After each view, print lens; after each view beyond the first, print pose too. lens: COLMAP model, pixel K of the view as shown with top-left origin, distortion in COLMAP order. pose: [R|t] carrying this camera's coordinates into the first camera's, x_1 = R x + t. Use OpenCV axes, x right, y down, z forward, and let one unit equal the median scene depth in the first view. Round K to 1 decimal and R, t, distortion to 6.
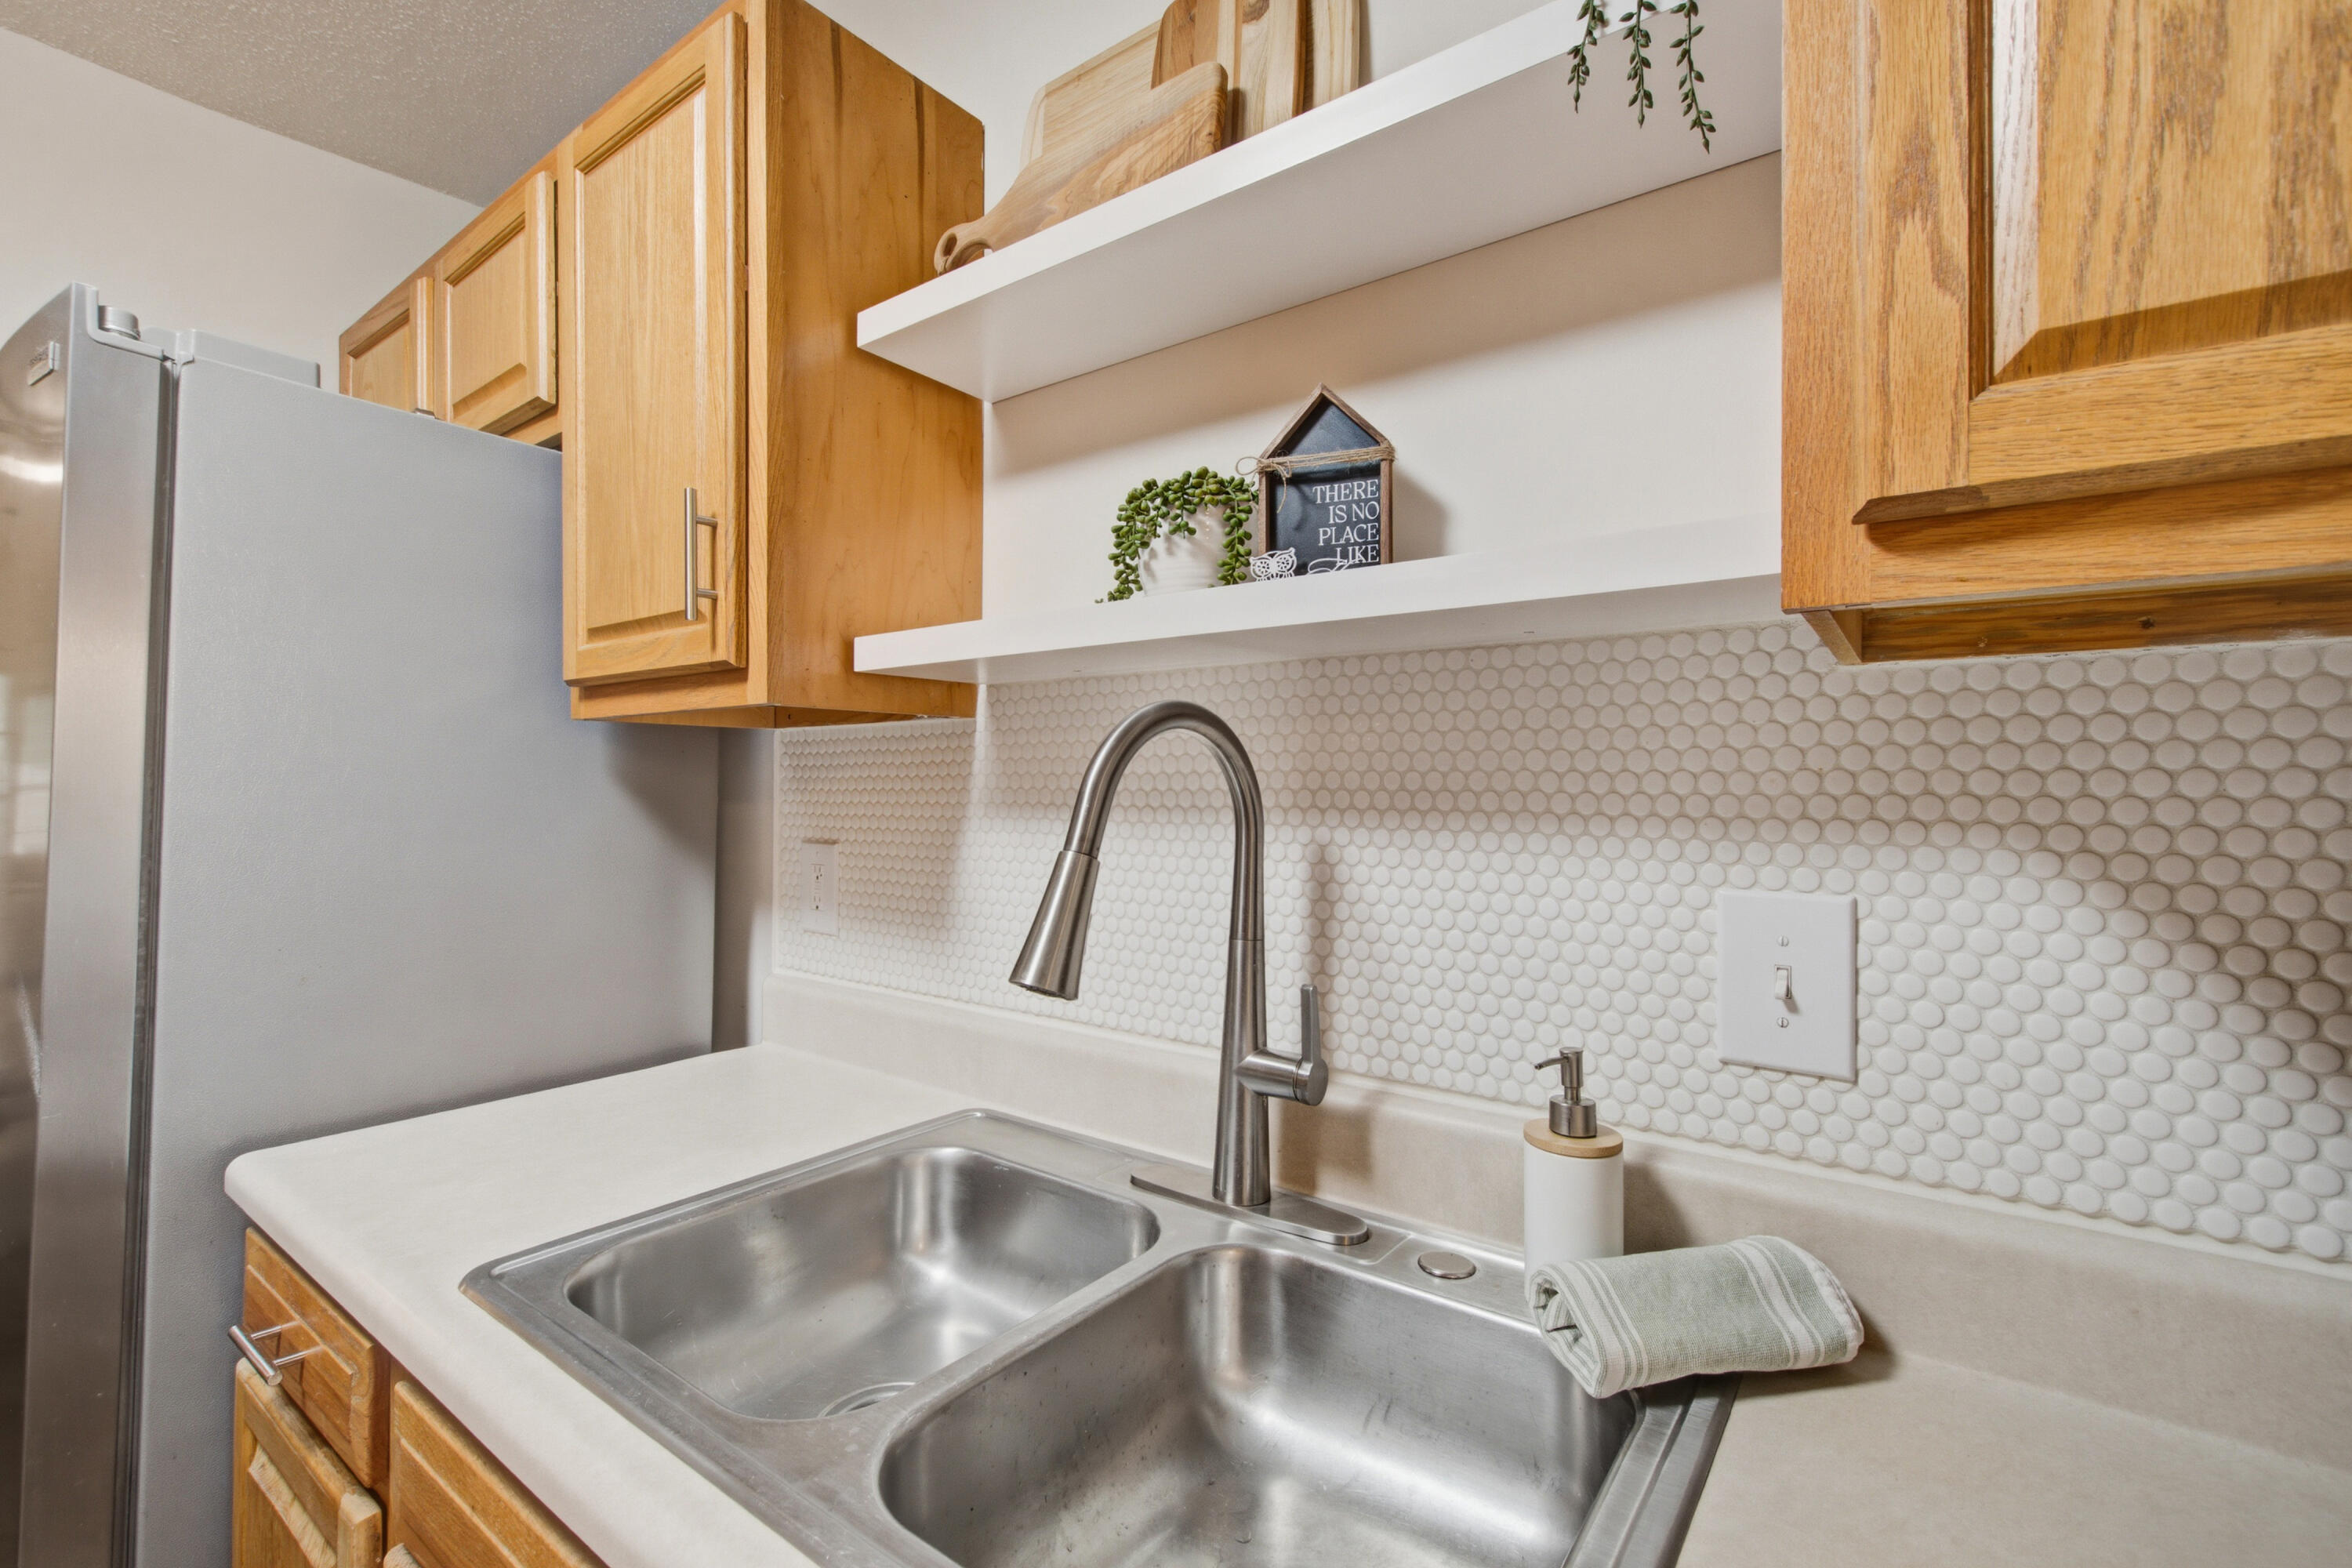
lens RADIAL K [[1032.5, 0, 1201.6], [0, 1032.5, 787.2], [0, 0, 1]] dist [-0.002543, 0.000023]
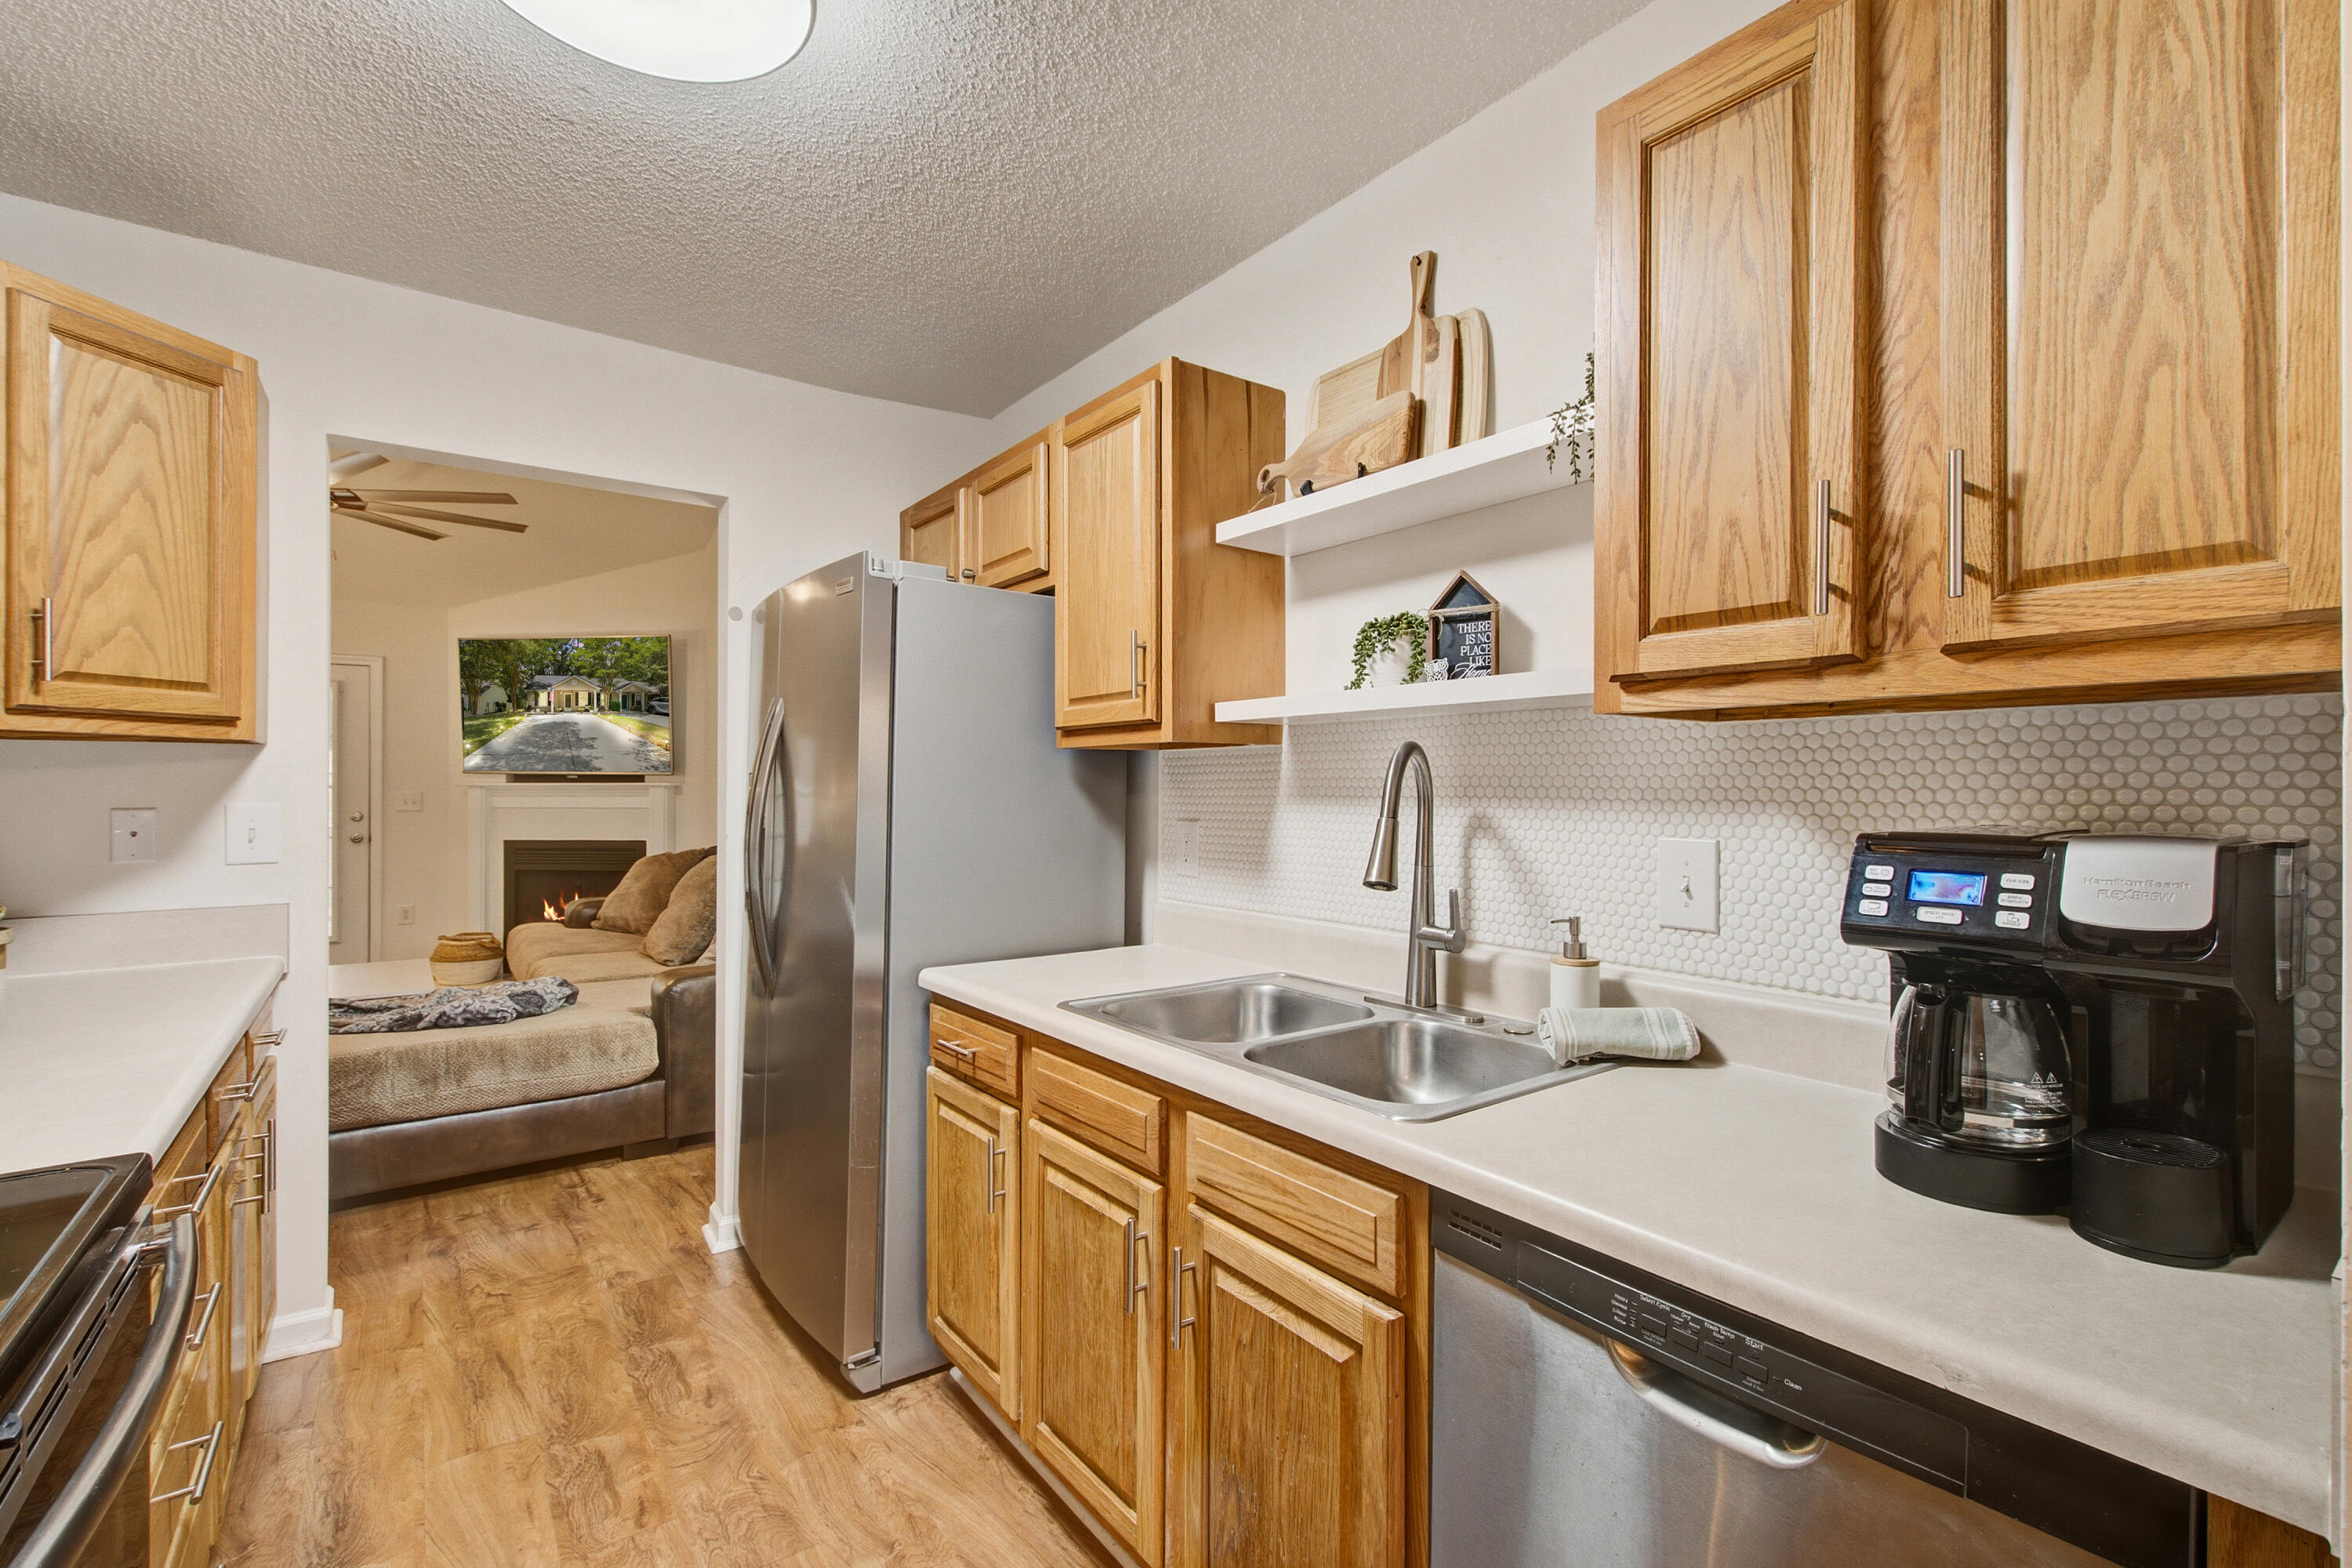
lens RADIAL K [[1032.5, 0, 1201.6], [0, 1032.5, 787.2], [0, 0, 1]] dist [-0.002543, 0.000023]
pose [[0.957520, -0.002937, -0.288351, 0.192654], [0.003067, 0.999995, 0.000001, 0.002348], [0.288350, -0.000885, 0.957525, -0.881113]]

_PROBLEM TO SOLVE_:
Copy all of the lines above word for word, leaving out the pictures.

_OUTPUT_:
After each view, print lens; after each view beyond the first, print pose too. lens: COLMAP model, pixel K of the view as shown with top-left origin, distortion in COLMAP order. pose: [R|t] carrying this camera's coordinates into the first camera's, x_1 = R x + t. Use OpenCV axes, x right, y down, z forward, and let one unit equal the median scene depth in the first view. Round K to 1 decimal and R, t, distortion to 6.
lens RADIAL K [[1032.5, 0, 1201.6], [0, 1032.5, 787.2], [0, 0, 1]] dist [-0.002543, 0.000023]
lens RADIAL K [[1032.5, 0, 1201.6], [0, 1032.5, 787.2], [0, 0, 1]] dist [-0.002543, 0.000023]
pose [[0.957520, -0.002937, -0.288351, 0.192654], [0.003067, 0.999995, 0.000001, 0.002348], [0.288350, -0.000885, 0.957525, -0.881113]]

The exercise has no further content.